▸ EXTRACTED TEXT
The work of Mike Andrews has neighbors such as the collaborative duo, Petra Bachmaier and Sean Gallero, also known as “Luftwerk” (pronounced ‘looft-wurk’) whose follow-up to their 2012 Millenium Park specific ‘Luminous Field’ installation, contributes to the Chicago Cultural Center’s autumnal art festivities just upstairs. Stefan Sagmeister’s The Happy Show is an art 2013 celebration with its achievements toward design as art and sheer pleasure. That is literally above this fibrous playground as well. Although the exhibitions are in the larger galleries, it seems that Andrews’ advantage is that his art work negotiates limited space in a way large projections and complex design-suspensions cannot. Not Your Grandma’s Future Juice Bar is a small exhibition with a large amount of work-- work that is complex, humble, agitating, and fun.

Collection entries:

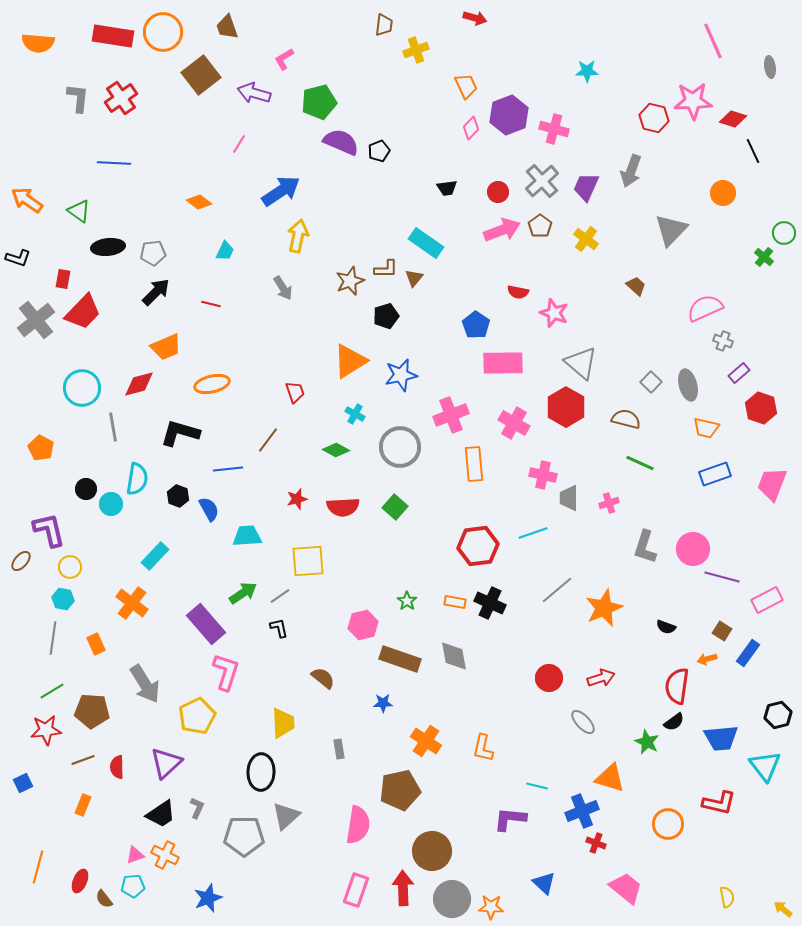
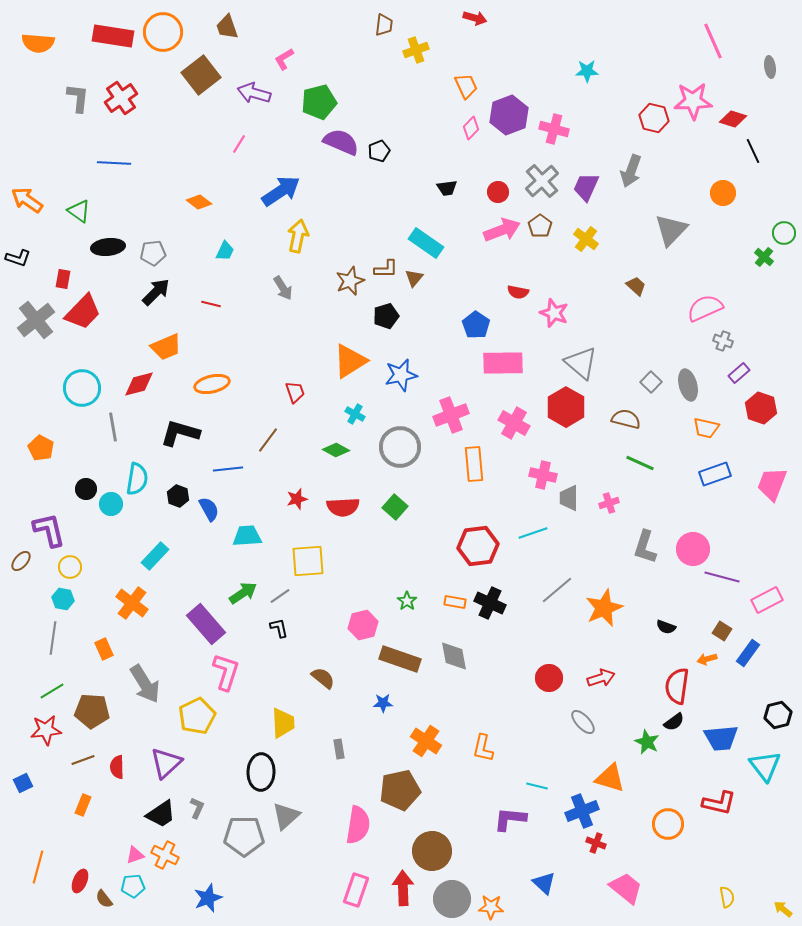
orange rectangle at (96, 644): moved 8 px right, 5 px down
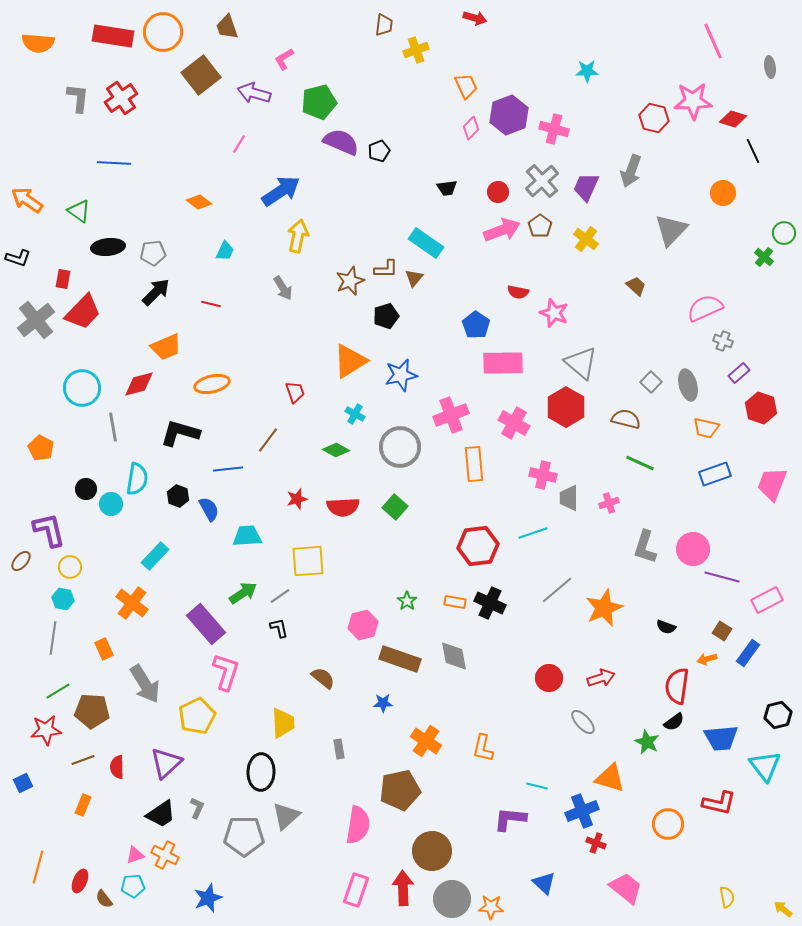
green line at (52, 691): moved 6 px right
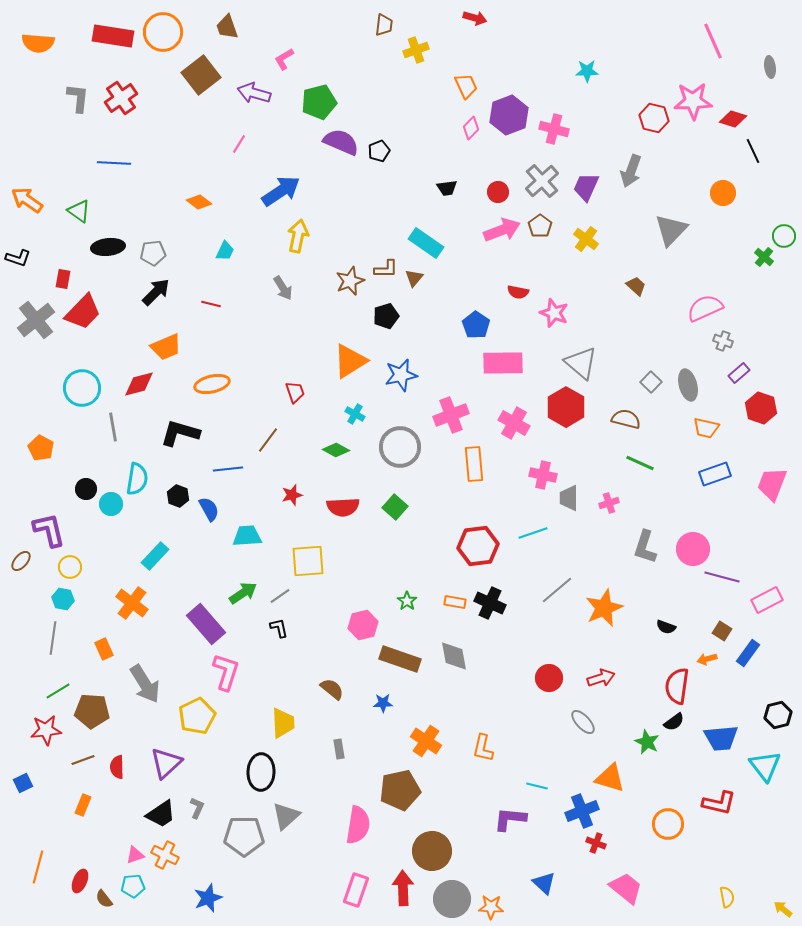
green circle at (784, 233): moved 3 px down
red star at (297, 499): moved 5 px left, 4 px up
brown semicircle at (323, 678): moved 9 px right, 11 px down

▸ TO DO
Name every individual person mentioned in the review of exhibitions at the Chicago Cultural Center above.

▸ SOLUTION TO THE PROBLEM
Mike Andrews, Petra Bachmaier, Sean Gallero, Stefan Sagmeister